Thanks a lot, that’s nice to hear!
The textcat.eval
recipe (see here for example usage and output) is mostly useful to create an evaluation set in “real time” and see how your model is performing on unseen text.
For example, let’s say you’ve trained or updated a model and you want to see how it performs on new data. You can then use textcat.eval
with your model and stream in the texts you want to test it on. The web app lets you click accept/reject on the model’s predictions, and when you exit the server, you’ll see a detailed breakdown of how the model performed, compared to the “correct” answers (i.e. your decisions):
MODEL USER COUNT
accept accept 47 # both you and the model said yes
accept reject 7 # model said yes, you said no
reject reject 95 # both you and the model said no
reject accept 7 # model said no, you said yes
Correct 142 # total correct predictions
Incorrect 14 # total incorrect predictions
Baseline 0.65 # baseline to beat (score if all answers were the same)
Precision 0.87
Recall 0.87
F-score 0.87
We think the recipe is especially useful as a developer tool, while you’re still working on the model and tweaking it.
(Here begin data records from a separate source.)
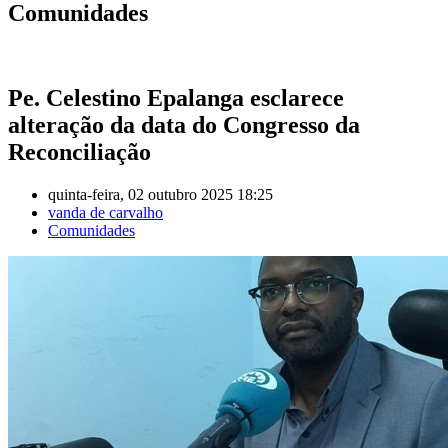
Comunidades
Pe. Celestino Epalanga esclarece
alteração da data do Congresso da
Reconciliação
quinta-feira, 02 outubro 2025 18:25
vanda de carvalho
Comunidades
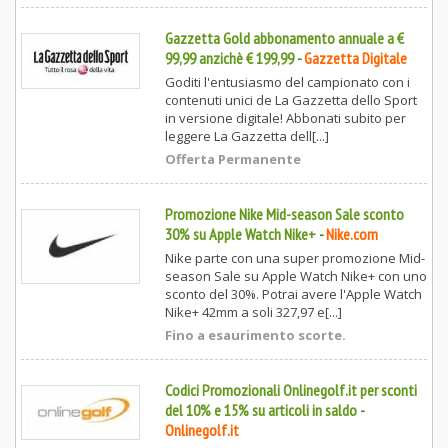
Gazzetta Gold abbonamento annuale a €
99,99 anzichè € 199,99
-
Gazzetta Digitale
Goditi l'entusiasmo del campionato con i
contenuti unici de La Gazzetta dello Sport
in versione digitale! Abbonati subito per
leggere La Gazzetta dell[...]
Offerta Permanente
Promozione Nike Mid-season Sale sconto
30% su Apple Watch Nike+
-
Nike.com
Nike parte con una super promozione Mid-
season Sale su Apple Watch Nike+ con uno
sconto del 30%. Potrai avere l'Apple Watch
Nike+ 42mm a soli 327,97 e[...]
Fino a esaurimento scorte.
Codici Promozionali Onlinegolf.it per sconti
del 10% e 15% su articoli in saldo
-
Onlinegolf.it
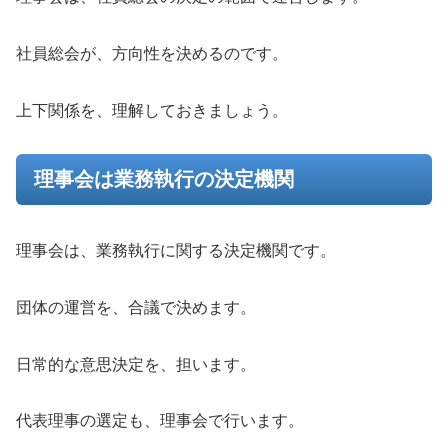
社員総会が、方向性を決めるのです。
上下関係を、理解しておきましょう。
理事会は業務執行の決定機関
理事会は、業務執行に関する決定機関です。
団体の運営を、合議で決めます。
日常的な意思決定を、担います。
代表理事の選定も、理事会で行います。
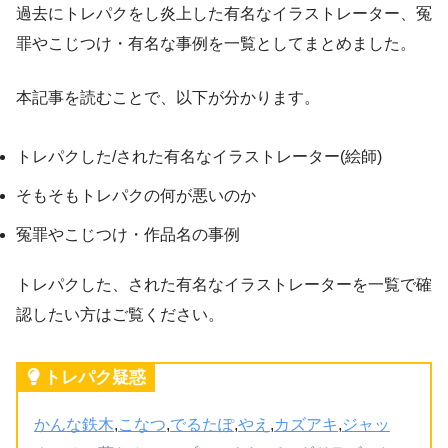
過去にトレパクをし炎上した有名なイラストレーター、冤
罪やこじつけ・有名な事例を一覧としてまとめました。
本記事を読むことで、以下が分かります。
トレパクした/された有名なイラストレーター(絵師)
そもそもトレパクの何が悪いのか
冤罪やこじつけ・作品名の事例
トレパクした、された有名なイラストレーターを一覧で確
認したい方はご覧ください。
トレパク疑惑
かんな鉄木
,
こなつ
,
でるたぽ
,
やえ
,
カズアキ
,
ジャッ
It may not replace your final evaluation process, but it’s a quick sanity check and a quick way of labelling evaluation data and evaluating the model at the same time.
(I also makes it easy to ask a colleague to do a quick evaluation run for you, if you’re worried that you’re not “strict” enough with your model All they have to do is click a few hundred times, and you’ll immediately have some numbers and at least a rough idea of whether you’re on the right track or not.)